▶ [Task to carry out]:
Reproduce each entry below exactly, without omitting any.

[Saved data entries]
⟨

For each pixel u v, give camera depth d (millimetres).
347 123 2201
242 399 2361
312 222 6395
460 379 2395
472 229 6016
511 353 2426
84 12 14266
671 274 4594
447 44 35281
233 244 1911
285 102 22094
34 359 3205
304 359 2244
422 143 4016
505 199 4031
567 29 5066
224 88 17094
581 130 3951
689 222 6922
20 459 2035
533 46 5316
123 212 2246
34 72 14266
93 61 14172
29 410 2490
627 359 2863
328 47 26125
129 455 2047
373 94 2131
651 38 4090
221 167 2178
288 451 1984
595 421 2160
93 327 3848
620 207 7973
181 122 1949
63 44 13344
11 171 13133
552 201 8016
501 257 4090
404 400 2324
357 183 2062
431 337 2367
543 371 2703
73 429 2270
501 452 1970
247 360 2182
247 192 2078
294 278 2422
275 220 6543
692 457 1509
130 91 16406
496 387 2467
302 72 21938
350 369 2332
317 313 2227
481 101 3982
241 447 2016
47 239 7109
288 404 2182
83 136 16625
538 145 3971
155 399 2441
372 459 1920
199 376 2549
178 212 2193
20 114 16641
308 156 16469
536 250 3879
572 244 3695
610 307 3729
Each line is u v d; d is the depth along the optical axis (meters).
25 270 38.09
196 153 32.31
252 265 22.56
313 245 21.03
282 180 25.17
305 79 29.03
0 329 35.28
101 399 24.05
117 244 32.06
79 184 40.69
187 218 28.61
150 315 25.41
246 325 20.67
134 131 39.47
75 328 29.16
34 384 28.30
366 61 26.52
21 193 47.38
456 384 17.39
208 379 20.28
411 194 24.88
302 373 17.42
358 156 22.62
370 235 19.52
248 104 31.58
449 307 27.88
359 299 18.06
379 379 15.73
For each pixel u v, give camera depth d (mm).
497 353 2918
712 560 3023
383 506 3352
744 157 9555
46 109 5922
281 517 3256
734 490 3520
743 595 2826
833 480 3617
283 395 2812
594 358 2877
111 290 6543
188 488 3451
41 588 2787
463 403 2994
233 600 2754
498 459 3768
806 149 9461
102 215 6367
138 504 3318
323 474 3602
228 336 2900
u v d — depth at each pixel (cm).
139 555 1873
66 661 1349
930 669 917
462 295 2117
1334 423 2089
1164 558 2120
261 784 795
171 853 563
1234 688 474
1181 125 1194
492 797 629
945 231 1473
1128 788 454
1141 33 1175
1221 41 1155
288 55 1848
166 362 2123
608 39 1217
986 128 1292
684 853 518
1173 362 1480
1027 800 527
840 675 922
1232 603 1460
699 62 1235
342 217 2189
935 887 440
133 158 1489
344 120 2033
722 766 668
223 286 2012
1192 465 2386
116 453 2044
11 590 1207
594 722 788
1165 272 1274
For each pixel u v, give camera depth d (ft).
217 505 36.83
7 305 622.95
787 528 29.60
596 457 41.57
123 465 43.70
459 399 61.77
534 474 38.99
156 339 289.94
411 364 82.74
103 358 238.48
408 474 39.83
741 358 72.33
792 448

⟩

▶ [Response to the exercise]:
For each pixel u v, give camera depth d (millimetres).
347 123 2201
242 399 2361
312 222 6395
460 379 2395
472 229 6016
511 353 2426
84 12 14266
671 274 4594
447 44 35281
233 244 1911
285 102 22094
34 359 3205
304 359 2244
422 143 4016
505 199 4031
567 29 5066
224 88 17094
581 130 3951
689 222 6922
20 459 2035
533 46 5316
123 212 2246
34 72 14266
93 61 14172
29 410 2490
627 359 2863
328 47 26125
129 455 2047
373 94 2131
651 38 4090
221 167 2178
288 451 1984
595 421 2160
93 327 3848
620 207 7973
181 122 1949
63 44 13344
11 171 13133
552 201 8016
501 257 4090
404 400 2324
357 183 2062
431 337 2367
543 371 2703
73 429 2270
501 452 1970
247 360 2182
247 192 2078
294 278 2422
275 220 6543
692 457 1509
130 91 16406
496 387 2467
302 72 21938
350 369 2332
317 313 2227
481 101 3982
241 447 2016
47 239 7109
288 404 2182
83 136 16625
538 145 3971
155 399 2441
372 459 1920
199 376 2549
178 212 2193
20 114 16641
308 156 16469
536 250 3879
572 244 3695
610 307 3729
Each line is u v d; d is the depth along the optical axis (meters).
25 270 38.09
196 153 32.31
252 265 22.56
313 245 21.03
282 180 25.17
305 79 29.03
0 329 35.28
101 399 24.05
117 244 32.06
79 184 40.69
187 218 28.61
150 315 25.41
246 325 20.67
134 131 39.47
75 328 29.16
34 384 28.30
366 61 26.52
21 193 47.38
456 384 17.39
208 379 20.28
411 194 24.88
302 373 17.42
358 156 22.62
370 235 19.52
248 104 31.58
449 307 27.88
359 299 18.06
379 379 15.73
For each pixel u v, give camera depth d (mm).
497 353 2918
712 560 3023
383 506 3352
744 157 9555
46 109 5922
281 517 3256
734 490 3520
743 595 2826
833 480 3617
283 395 2812
594 358 2877
111 290 6543
188 488 3451
41 588 2787
463 403 2994
233 600 2754
498 459 3768
806 149 9461
102 215 6367
138 504 3318
323 474 3602
228 336 2900
u v d — depth at each pixel (cm).
139 555 1873
66 661 1349
930 669 917
462 295 2117
1334 423 2089
1164 558 2120
261 784 795
171 853 563
1234 688 474
1181 125 1194
492 797 629
945 231 1473
1128 788 454
1141 33 1175
1221 41 1155
288 55 1848
166 362 2123
608 39 1217
986 128 1292
684 853 518
1173 362 1480
1027 800 527
840 675 922
1232 603 1460
699 62 1235
342 217 2189
935 887 440
133 158 1489
344 120 2033
722 766 668
223 286 2012
1192 465 2386
116 453 2044
11 590 1207
594 722 788
1165 272 1274
For each pixel u v, give camera depth d (ft).
217 505 36.83
7 305 622.95
787 528 29.60
596 457 41.57
123 465 43.70
459 399 61.77
534 474 38.99
156 339 289.94
411 364 82.74
103 358 238.48
408 474 39.83
741 358 72.33
792 448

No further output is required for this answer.